На втором этаже, в отходящих от широкого коридора тупиках, уборная, умывальня и по две камеры с массивной зеленой дверью. Начальник стражи имени моего до сих пор не слыхал; он принимает меня скучливо, как дежурный санитар в больнице. Мне выдают кальсоны и тесную рубаху; так, в нижнем белье, привычней и удобней. В конце 1956-го, когда меня привезли сюда, мне пришлось целый день дрожать голышом в темной, хоть глаз выколи, камере. А нынче — комфорт, как в отеле, даже простыни выдают: одну — застелить матрац, второй — накрываться; в прошлый раз было лишь тонкое одеяло с клопами. Старший надзиратель учит меня заправлять постель: «Следите внимательно! Второй раз не буду показывать!» Опыт у меня есть, экзамен я сдаю успешно.

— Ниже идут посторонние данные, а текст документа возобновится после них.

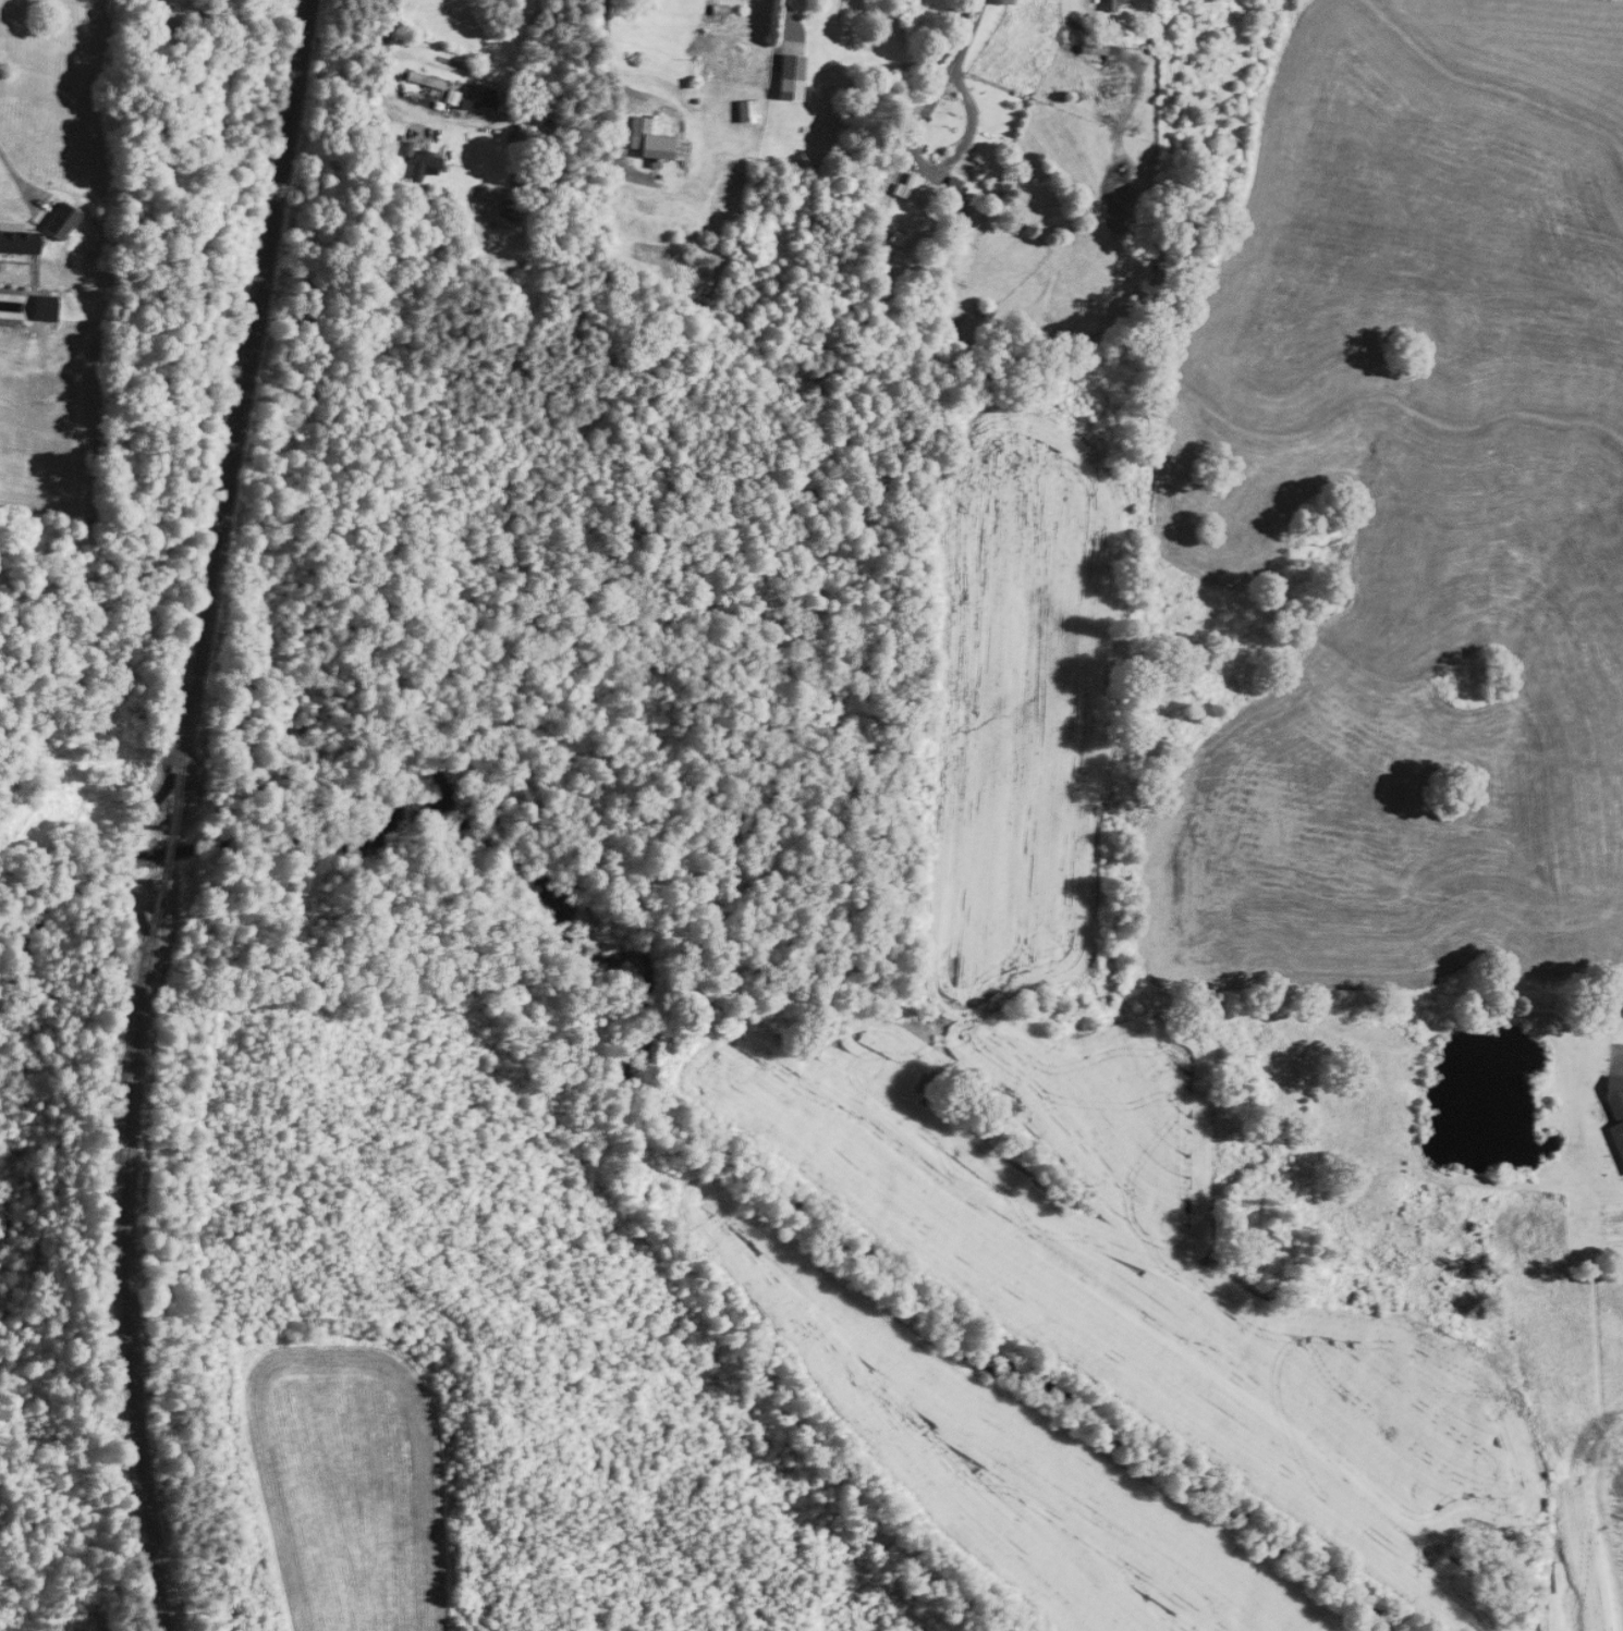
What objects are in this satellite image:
building: (1111, 4)
road: (786, 20)
road: (966, 34)
building: (1, 45)
building: (792, 76)
building: (426, 80)
road: (383, 86)
building: (490, 96)
building: (747, 108)
building: (529, 132)
building: (656, 138)
building: (424, 166)
road: (934, 168)
building: (905, 187)
building: (895, 239)
railway: (165, 813)
building: (1615, 1100)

«А, так вы у нас частый гость?» «В этом роде». «Что делать, политика — она ведь как занятие проституцией. Кто начал, уже не остановится. Я сюда из отдела нравственности перешел. Что вы там натворили, это дело следователей, а меня интересует только, чтобы порядок не нарушали. У меня тут и министр был, и профессор один из университета; эти, когда вышли, снова большими шишками сделались. Давайте с вами договоримся, что сердиться мы друг на друга не будем, но пока вы у меня в гостях, распоряжаюсь тут я, и что я скажу, то и будет. Строго в соответствии с существующими правилами внутреннего распорядка. Вам понятно, номер 7115?» Если мне что нужно, никакого стука в дверь, это раньше так заведено было. Просто надо нажать сигнальную кнопку, тогда в коридоре, над дверью, загорается лампочка, дежурный ее увидит, но, когда он откроет дверь, я должен лампочку тут же выключить. В уборной меня закрывают, а когда я справлю нужду, тоже должен нажать кнопку и ждать, повернувшись лицом к двери, по стойке «смирно», но особо тянуться не обязательно. В день я буду получать восемь сигарет, прикуривать будет давать дежурный через окошечко для еды. Пепельница — пластмассовый стаканчик с водой; прикуривание и наполнение кружки питьевой водой лучше всего сочетать с отправлением малой нужды. Дежурного следует звать «господин инспектор»; но, если ты в коридоре, обращаться к нему запрещено, даже шепотом. Днем на постели можно только сидеть, причем даже локти на колени ставить нельзя. В коридоре руки все время держать за спиной; возвращаясь в камеру, перед тем, как войти, поднять обе руки для обыска. Стучать в стену запрещено. Окно открывается и закрывается специальной рукояткой. Подъем в пять утра, приносишь ведро воды, моешь в камере пол, покрытый зеленым линолеумом, после этого умываешься. Завтрак в семь, обед в двенадцать, ужин в семь, отбой в восемь. По вторникам и пятницам приходит парикмахер, стрижет и бреет, по субботам — баня, смена белья, после этого можно час полежать на нарах. За нарушение правил внутреннего распорядка — наказание, при необходимости и с рукоприкладством. Тут молодой надзиратель принес мясо с рисом, которое разогрели специально для меня. Он показывает мне, как открывать окно, загороженное наклоненной внутрь решеткой, больше в камере ничего нельзя двигать; в окно я вижу верхнюю кромку брандмауэра на соседнем доме.